Directions | From the material below, pull each line containing the string "with".
-------
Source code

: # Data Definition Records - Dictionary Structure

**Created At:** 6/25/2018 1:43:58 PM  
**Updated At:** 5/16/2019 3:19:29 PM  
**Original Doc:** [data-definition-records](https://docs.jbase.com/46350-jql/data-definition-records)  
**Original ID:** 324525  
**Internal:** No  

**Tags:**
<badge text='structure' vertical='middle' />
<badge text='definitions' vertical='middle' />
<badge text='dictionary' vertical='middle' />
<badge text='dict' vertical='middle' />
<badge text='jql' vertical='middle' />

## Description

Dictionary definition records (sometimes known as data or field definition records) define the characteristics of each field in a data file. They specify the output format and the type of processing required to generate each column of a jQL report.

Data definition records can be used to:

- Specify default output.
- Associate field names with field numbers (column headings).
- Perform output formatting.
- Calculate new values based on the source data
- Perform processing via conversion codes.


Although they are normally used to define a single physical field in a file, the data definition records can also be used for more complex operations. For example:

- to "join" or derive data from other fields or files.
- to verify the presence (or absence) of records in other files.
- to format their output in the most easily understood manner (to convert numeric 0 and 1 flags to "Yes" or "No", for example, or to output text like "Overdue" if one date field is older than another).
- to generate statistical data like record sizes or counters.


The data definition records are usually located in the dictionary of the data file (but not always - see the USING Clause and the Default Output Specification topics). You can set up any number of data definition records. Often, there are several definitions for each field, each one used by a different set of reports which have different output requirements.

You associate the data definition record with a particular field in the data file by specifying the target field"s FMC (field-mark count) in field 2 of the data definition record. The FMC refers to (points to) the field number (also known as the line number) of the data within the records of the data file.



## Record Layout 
-------
Solved exercise |
- Associate field names with field numbers (column headings).
You associate the data definition record with a particular field in the data file by specifying the target field"s FMC (field-mark count) in field 2 of the data definition record. The FMC refers to (points to) the field number (also known as the line number) of the data within the records of the data file.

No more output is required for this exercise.